**WHAT TO WORK ON:** Please summarize the page text on resampling an array with numba in two sentences.

-- Start of PAGE TEXT --

Resampling an array fast with numba


I have a function that takes in an array an returns an upsampled version of it by using linear interpolation between the existing data points. The input array has approximately 5000 elements. I would also like to implement a version that handles 2d arrays with shape ~(4000, 5000).

Why is this function not faster with numba njit? It runs superfast on 1d arrays without numba. With numba.njit it takes much longer. Any advice is much appreciated!

import numpy as np
import numba as nb

@nb.njit
def sync_sampl(time_series, repeat=10):
    if time_series.ndim == 1:
        time_series = time_series.repeat(repeat)
        # from https://mail.python.org/pipermail/scipy-user/2010-November/027574.html
        # by Dharas Pothina
        x = time_series
        xtmp = x.copy()
        xtmp[1:] = x[1:] - x[:-1]
        x_idx = np.nonzero(xtmp)[0]
        x_vals = x[x_idx]
        x_new = np.interp(np.arange(len(x)), x_idx, x_vals)
        x_new = x_new[:-(repeat - 1) or None]  # removing last elements to not get straight line at the end.
        return x_new
    else:
        # Implement 2d version here?
        pass

Solution

  • Here are some tips to make the Numba code faster:

    • You can tell to Numba that the input array is contiguous (only if it is true) and pre-compile the function ahead of time not to pay expensive compilation times at runtime. Here is an example: @nb.njit('float[::1](float32[::1],int32)').
    • you can use the option parallel=True on @nb.njit to execute some Numpy function in parallel. However, most functions a not yet running in parallel with it. Still, you can run loops in parallel with that and nb.prange.
    • As said in the comments, Numba is often good with loops. Numba loops are not always faster because the compiled Numpy code tends to be better vectorized than the JIT code from Numba. However, loops enable you to avoid creating/filling/reading many temporary arrays making your code memory-bound. Well-optimized loops also often help to reduce the number of instructions required to perform a custom operations. In your case, the lines from xtmp = x.copy() to x_vals = x[x_idx] can be rewritten using one fast memory-efficient parallel loop (and so no temporary buffers).
    • Note that you can also use the option fastmath=True if you are sure that there is no NaN/+Inf/-Inf/-0 values in your code (and the need for exact IEEE-754 rules like rounding) to improve performance even further. Using 32-bit floats may help too despite the significant loss of precision.

-- End of PAGE TEXT --
-- Start of ENTRIES --

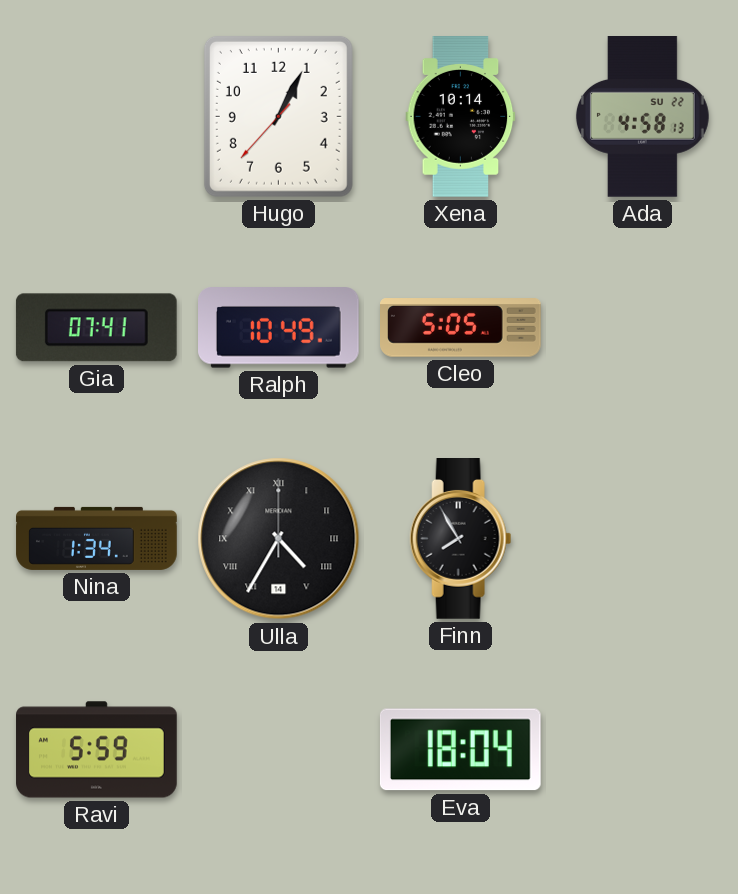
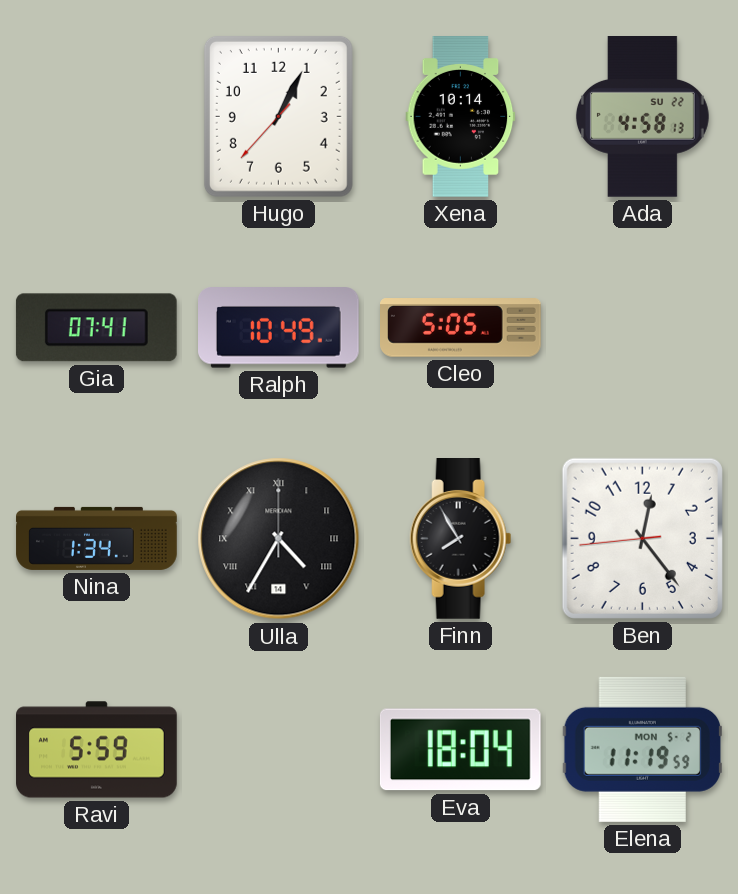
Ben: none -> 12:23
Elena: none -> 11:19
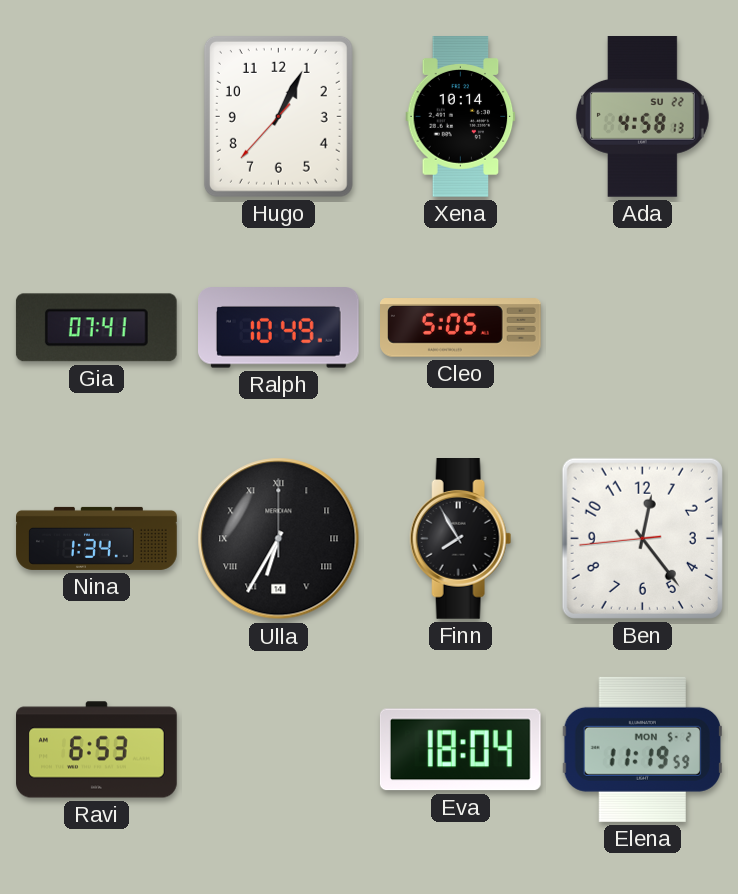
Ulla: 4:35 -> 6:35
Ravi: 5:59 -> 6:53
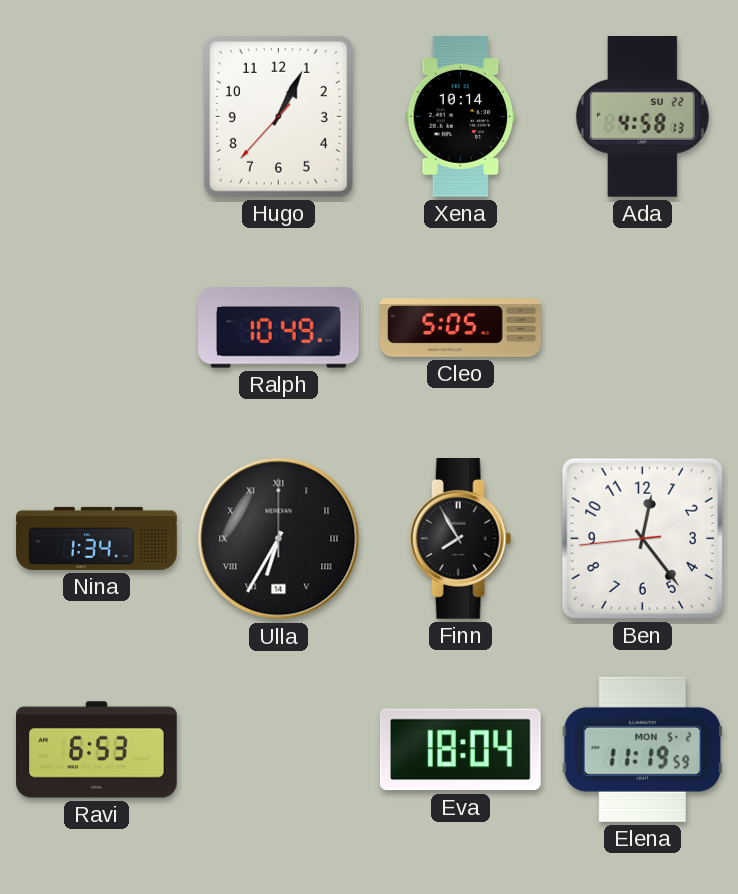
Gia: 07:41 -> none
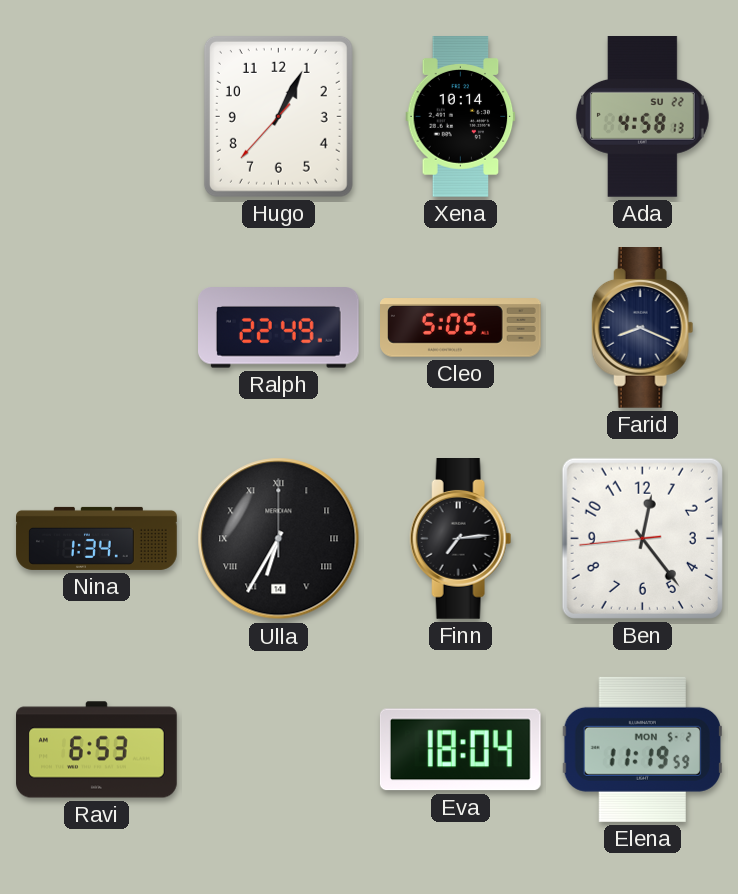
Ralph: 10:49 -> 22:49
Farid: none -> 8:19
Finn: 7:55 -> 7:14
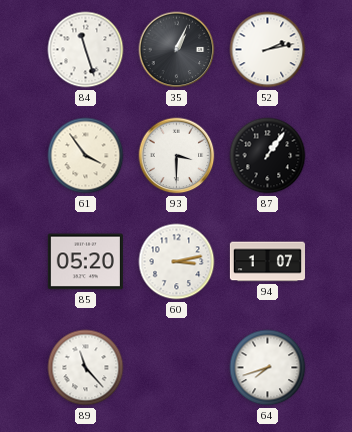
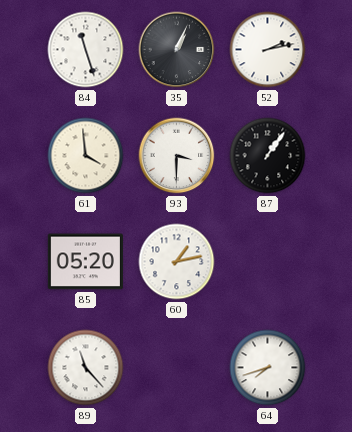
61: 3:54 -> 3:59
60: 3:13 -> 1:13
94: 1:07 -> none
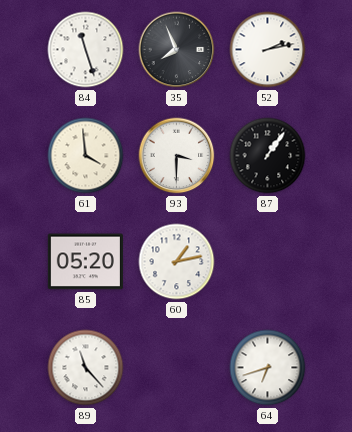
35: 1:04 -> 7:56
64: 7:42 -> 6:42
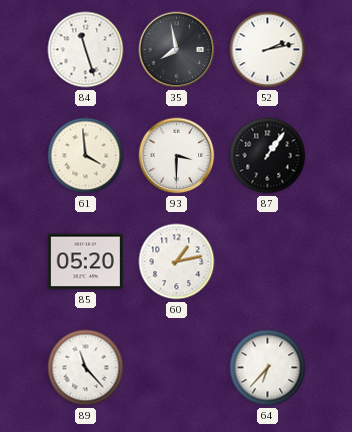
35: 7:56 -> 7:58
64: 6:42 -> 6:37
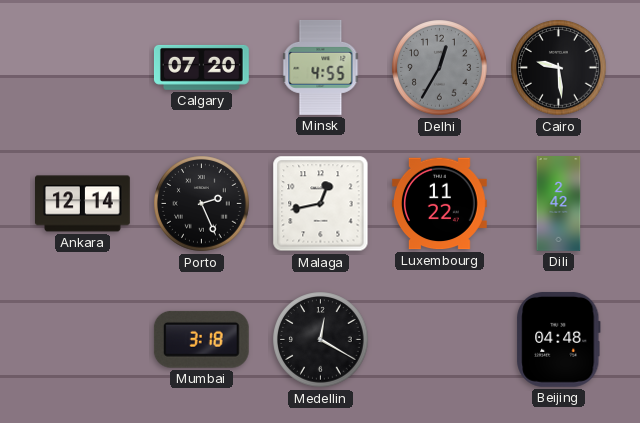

-- End of ENTRIES --

**EXPECTED OUTPUT:** A function upsamples an array by linear interpolation between existing data points, and while it runs very fast on 1d arrays without numba, it takes much longer with numba.njit. The suggested fixes are to declare contiguous input and pre-compile the function, use parallel=True with nb.prange, replace the temporary-array steps with one memory-efficient parallel loop, and consider fastmath=True or 32-bit floats when their conditions and precision loss are acceptable.